··· Dataset content ···
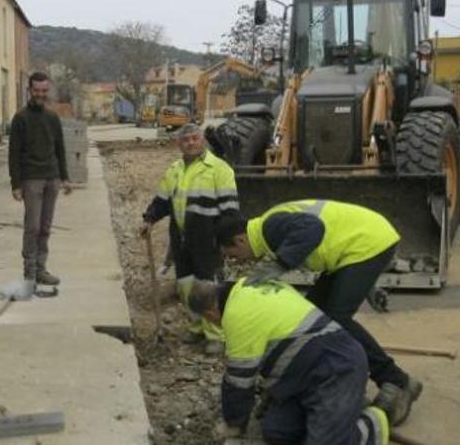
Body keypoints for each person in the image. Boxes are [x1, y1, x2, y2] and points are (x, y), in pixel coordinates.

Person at [215, 199, 422, 425]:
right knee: (314, 315)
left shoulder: (270, 228)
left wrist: (279, 265)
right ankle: (320, 384)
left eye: (233, 255)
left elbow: (315, 229)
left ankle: (397, 381)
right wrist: (366, 285)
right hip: (357, 247)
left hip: (368, 243)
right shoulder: (269, 230)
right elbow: (333, 236)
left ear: (240, 239)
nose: (236, 261)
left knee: (336, 319)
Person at [188, 278, 389, 444]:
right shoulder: (250, 284)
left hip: (336, 368)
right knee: (277, 432)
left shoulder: (236, 314)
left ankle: (371, 424)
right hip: (306, 374)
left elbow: (239, 380)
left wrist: (234, 425)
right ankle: (339, 413)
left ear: (210, 313)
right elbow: (277, 343)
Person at [140, 123, 239, 354]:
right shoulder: (174, 170)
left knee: (209, 287)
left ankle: (215, 334)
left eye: (195, 138)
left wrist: (226, 241)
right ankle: (196, 327)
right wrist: (149, 219)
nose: (191, 143)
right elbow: (162, 201)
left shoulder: (219, 169)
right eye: (186, 140)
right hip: (182, 240)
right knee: (186, 286)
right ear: (178, 143)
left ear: (202, 140)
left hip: (209, 241)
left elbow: (230, 211)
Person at [5, 72, 72, 300]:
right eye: (37, 91)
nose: (41, 94)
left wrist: (64, 176)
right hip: (31, 179)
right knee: (32, 227)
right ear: (30, 90)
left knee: (45, 227)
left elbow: (60, 148)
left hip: (52, 178)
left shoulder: (52, 118)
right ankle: (30, 273)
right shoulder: (20, 119)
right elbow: (13, 154)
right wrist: (16, 184)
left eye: (44, 91)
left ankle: (42, 270)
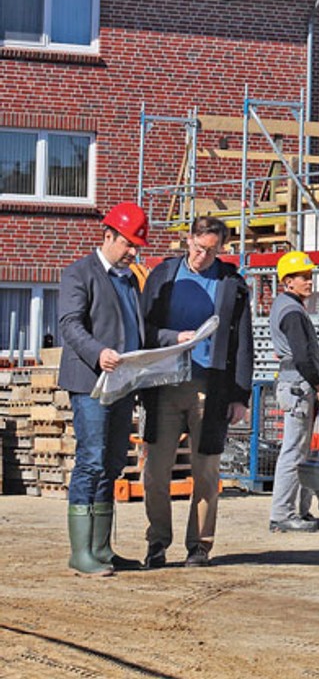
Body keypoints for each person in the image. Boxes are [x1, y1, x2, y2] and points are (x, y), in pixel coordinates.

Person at [140, 216, 253, 568]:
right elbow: (143, 328)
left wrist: (240, 395)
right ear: (188, 240)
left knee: (205, 472)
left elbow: (243, 341)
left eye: (212, 251)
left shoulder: (231, 283)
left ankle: (199, 546)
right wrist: (173, 338)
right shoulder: (163, 275)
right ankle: (157, 542)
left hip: (210, 388)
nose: (203, 256)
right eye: (199, 248)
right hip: (163, 386)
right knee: (155, 472)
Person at [57, 202, 150, 576]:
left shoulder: (129, 280)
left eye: (136, 247)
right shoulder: (79, 274)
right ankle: (81, 552)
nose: (132, 253)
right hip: (91, 384)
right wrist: (99, 353)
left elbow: (137, 329)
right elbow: (70, 324)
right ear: (108, 235)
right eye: (128, 244)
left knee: (111, 463)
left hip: (122, 384)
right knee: (92, 460)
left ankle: (101, 548)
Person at [268, 251, 319, 532]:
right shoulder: (292, 311)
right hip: (298, 386)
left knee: (303, 451)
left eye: (310, 276)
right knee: (294, 451)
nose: (309, 281)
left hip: (295, 384)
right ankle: (282, 515)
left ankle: (301, 511)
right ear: (288, 281)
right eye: (303, 277)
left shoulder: (287, 306)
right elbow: (302, 356)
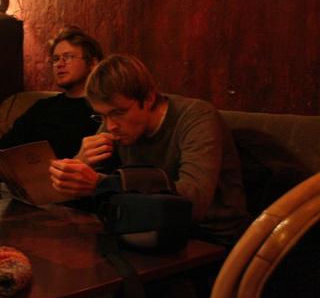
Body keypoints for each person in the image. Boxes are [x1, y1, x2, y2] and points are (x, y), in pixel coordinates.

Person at [49, 54, 247, 245]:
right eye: (102, 116)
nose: (110, 126)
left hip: (210, 237)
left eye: (119, 113)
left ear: (149, 99)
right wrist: (79, 164)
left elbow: (193, 204)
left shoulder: (196, 118)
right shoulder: (115, 123)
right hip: (148, 228)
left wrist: (101, 184)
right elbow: (84, 185)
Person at [0, 25, 106, 182]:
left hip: (70, 187)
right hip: (21, 185)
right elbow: (4, 147)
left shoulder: (103, 110)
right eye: (56, 59)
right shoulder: (43, 107)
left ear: (93, 63)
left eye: (68, 57)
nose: (60, 64)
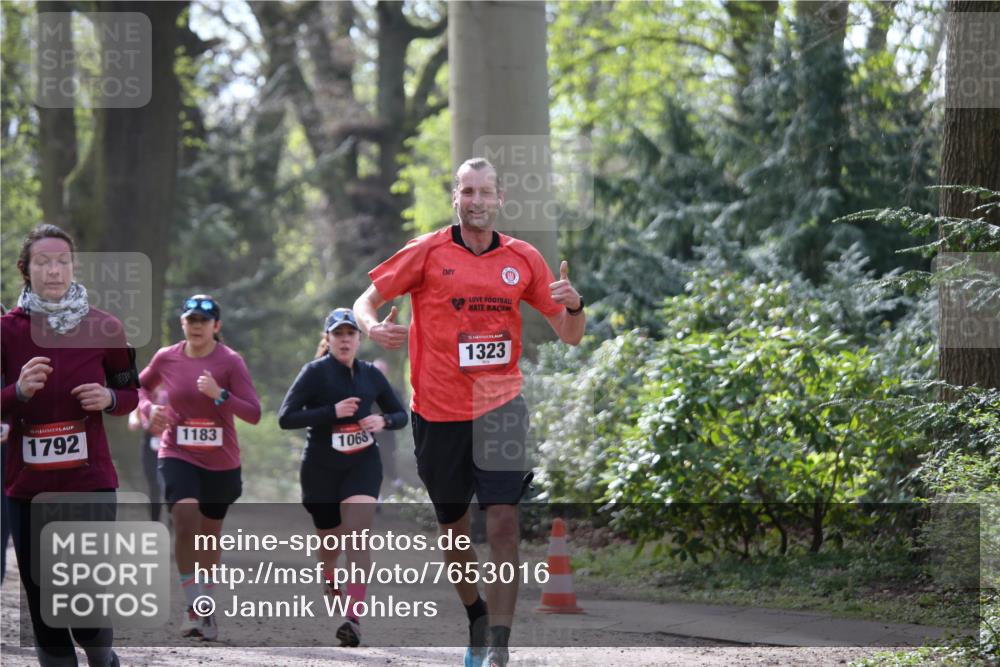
···
- [What is being asked]
In the data above, start at the line that has "left ankle: (215, 334)", stop after the line that has "left ankle: (42, 270)", and print every line in between exactly as it stands.

- [Response box]
left ankle: (215, 334)
left eye: (195, 138)
left wrist: (226, 241)
right ankle: (196, 327)
right wrist: (149, 219)
nose: (191, 143)
right elbow: (162, 201)
left shoulder: (219, 169)
right eye: (186, 140)
right hip: (182, 240)
right knee: (186, 286)
right ear: (178, 143)
left ear: (202, 140)
left hip: (209, 241)
left elbow: (230, 211)
Person at [5, 72, 72, 300]:
right eye: (37, 91)
nose: (41, 94)
left wrist: (64, 176)
right hip: (31, 179)
right knee: (32, 227)
right ear: (30, 90)
left knee: (45, 227)
left elbow: (60, 148)
left hip: (52, 178)
left shoulder: (52, 118)
right ankle: (30, 273)
right shoulder: (20, 119)
right elbow: (13, 154)
right wrist: (16, 184)
left eye: (44, 91)
left ankle: (42, 270)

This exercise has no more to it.